▸ **Parts of the exercise**
[1] Copy the estate planning text word for word, from start to finish.
[2] Repeat the listing from the line with "scientific name: Hypericum perforatum" to the line with "common name: White wagtail", with no changes.
## Start Text block
On Behalf of | Oct 26, 2021 | Estate Planning

If you have thought about making an estate plan but put it off, chances are you did so because you don’t think you need one, or you don’t want to think about what happens after you pass away.

However, estate planning is not just about your legacy and what you leave behind. It is also about preserving your voice and wishes if you ever lose the capacity to express yourself.

What worry about incapacity?

Planning for incapacity can be crucial for adults of any age and from any background. While you may think of incapacity as something that only people with a severe mental condition or Alzheimer’s experience, the fact is that it can affect anyone.

For example, if you are one of the tens of thousands of Pennsylvanians who get into a non-fatal car accident this year, you may be incapacitated. Doctors might induce a coma to prevent further damage; you may be unable to speak or move; you could have a brain injury that leaves you with memory loss or confusion.

A person in these situations can be incapacitated if they cannot communicate or if they are not mentally or physically fit to make decisions.
## End Text block
## Start Material for the task
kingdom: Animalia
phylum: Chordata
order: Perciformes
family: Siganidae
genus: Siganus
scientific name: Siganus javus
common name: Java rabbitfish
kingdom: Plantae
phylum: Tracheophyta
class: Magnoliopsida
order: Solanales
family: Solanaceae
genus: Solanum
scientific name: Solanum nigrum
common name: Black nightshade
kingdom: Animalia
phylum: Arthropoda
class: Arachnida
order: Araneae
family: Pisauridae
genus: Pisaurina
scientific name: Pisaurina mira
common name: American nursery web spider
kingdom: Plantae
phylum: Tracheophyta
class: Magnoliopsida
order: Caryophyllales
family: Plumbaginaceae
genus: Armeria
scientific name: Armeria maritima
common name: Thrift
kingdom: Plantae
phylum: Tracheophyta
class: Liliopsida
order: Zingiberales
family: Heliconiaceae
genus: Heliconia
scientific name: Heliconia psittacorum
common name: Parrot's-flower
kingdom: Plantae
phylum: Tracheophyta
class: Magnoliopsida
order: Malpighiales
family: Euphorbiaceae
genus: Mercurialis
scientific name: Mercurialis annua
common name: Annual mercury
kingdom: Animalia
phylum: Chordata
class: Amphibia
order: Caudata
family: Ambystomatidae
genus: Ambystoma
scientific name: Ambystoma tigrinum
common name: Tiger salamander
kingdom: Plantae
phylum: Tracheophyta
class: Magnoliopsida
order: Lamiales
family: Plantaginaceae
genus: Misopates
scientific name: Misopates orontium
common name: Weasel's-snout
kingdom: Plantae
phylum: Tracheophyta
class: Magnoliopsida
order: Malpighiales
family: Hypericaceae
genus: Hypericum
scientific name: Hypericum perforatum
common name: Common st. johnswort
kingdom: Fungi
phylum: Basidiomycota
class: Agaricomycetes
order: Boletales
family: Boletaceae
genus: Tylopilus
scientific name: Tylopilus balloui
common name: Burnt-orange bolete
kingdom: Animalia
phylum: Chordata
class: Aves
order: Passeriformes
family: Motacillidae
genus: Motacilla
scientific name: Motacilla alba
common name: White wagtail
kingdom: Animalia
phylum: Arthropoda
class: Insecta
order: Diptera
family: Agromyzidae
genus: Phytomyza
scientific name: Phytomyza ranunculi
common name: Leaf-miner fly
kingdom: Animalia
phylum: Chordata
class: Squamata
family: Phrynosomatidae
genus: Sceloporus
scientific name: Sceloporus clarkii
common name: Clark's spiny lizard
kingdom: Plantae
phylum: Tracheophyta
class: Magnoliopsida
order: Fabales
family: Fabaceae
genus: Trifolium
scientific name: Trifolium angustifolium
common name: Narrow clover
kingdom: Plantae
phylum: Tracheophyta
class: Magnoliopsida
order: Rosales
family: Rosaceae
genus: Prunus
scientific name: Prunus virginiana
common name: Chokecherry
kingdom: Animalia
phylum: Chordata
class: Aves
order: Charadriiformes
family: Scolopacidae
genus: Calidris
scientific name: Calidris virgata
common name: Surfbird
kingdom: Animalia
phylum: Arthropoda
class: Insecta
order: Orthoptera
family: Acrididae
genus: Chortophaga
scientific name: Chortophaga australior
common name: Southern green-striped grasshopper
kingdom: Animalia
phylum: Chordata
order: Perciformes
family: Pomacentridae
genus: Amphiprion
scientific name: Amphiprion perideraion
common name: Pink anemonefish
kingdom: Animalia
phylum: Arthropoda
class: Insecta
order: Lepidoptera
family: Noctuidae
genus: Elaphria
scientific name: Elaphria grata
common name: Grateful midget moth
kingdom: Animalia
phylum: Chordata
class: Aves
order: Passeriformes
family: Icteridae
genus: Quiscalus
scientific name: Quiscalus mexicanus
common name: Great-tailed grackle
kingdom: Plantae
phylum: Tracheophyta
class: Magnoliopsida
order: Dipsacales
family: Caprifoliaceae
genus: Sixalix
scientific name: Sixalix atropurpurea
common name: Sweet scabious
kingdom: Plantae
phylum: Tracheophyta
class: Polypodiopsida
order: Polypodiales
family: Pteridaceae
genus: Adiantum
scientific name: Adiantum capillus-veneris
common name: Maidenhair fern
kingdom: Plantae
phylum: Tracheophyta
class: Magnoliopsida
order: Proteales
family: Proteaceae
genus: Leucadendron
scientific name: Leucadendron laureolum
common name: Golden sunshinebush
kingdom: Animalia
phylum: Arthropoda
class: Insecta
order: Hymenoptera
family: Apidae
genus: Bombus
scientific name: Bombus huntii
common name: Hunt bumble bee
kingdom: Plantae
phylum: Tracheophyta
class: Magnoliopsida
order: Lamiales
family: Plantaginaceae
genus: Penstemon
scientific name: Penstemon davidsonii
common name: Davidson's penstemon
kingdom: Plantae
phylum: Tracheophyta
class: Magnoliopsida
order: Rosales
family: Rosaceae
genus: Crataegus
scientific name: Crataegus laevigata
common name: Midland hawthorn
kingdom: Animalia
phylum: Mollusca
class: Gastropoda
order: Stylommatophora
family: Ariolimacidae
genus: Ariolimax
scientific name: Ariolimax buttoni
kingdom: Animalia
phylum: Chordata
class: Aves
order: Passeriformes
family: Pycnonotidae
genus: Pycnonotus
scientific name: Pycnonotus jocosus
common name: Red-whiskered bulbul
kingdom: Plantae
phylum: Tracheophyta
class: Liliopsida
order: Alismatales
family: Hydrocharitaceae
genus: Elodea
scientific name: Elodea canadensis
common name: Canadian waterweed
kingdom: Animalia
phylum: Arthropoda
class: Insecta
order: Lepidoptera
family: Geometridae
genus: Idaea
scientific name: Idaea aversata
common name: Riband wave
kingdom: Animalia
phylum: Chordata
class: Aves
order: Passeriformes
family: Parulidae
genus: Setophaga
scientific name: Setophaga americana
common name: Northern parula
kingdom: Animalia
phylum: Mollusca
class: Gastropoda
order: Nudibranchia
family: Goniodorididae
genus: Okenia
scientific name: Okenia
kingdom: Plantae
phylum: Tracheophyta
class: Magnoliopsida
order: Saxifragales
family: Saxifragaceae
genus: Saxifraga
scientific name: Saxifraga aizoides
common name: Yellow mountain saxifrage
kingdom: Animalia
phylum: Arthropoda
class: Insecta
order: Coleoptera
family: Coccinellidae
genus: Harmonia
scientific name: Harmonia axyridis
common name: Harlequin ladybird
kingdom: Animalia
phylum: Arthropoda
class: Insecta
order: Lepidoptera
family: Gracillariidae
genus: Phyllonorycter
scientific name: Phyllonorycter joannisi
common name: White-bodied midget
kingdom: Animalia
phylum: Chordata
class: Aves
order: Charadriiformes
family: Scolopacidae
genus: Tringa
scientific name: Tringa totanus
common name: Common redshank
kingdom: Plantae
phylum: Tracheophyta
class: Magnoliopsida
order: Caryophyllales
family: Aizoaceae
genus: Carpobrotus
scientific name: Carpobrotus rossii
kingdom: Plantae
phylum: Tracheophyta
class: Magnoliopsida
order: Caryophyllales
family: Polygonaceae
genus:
## End Material for the task
▸ **Responses to the exercise**
[1]
On Behalf of | Oct 26, 2021 | Estate Planning

If you have thought about making an estate plan but put it off, chances are you did so because you don’t think you need one, or you don’t want to think about what happens after you pass away.

However, estate planning is not just about your legacy and what you leave behind. It is also about preserving your voice and wishes if you ever lose the capacity to express yourself.

What worry about incapacity?

Planning for incapacity can be crucial for adults of any age and from any background. While you may think of incapacity as something that only people with a severe mental condition or Alzheimer’s experience, the fact is that it can affect anyone.

For example, if you are one of the tens of thousands of Pennsylvanians who get into a non-fatal car accident this year, you may be incapacitated. Doctors might induce a coma to prevent further damage; you may be unable to speak or move; you could have a brain injury that leaves you with memory loss or confusion.

A person in these situations can be incapacitated if they cannot communicate or if they are not mentally or physically fit to make decisions.

[2]
scientific name: Hypericum perforatum
common name: Common st. johnswort
kingdom: Fungi
phylum: Basidiomycota
class: Agaricomycetes
order: Boletales
family: Boletaceae
genus: Tylopilus
scientific name: Tylopilus balloui
common name: Burnt-orange bolete
kingdom: Animalia
phylum: Chordata
class: Aves
order: Passeriformes
family: Motacillidae
genus: Motacilla
scientific name: Motacilla alba
common name: White wagtail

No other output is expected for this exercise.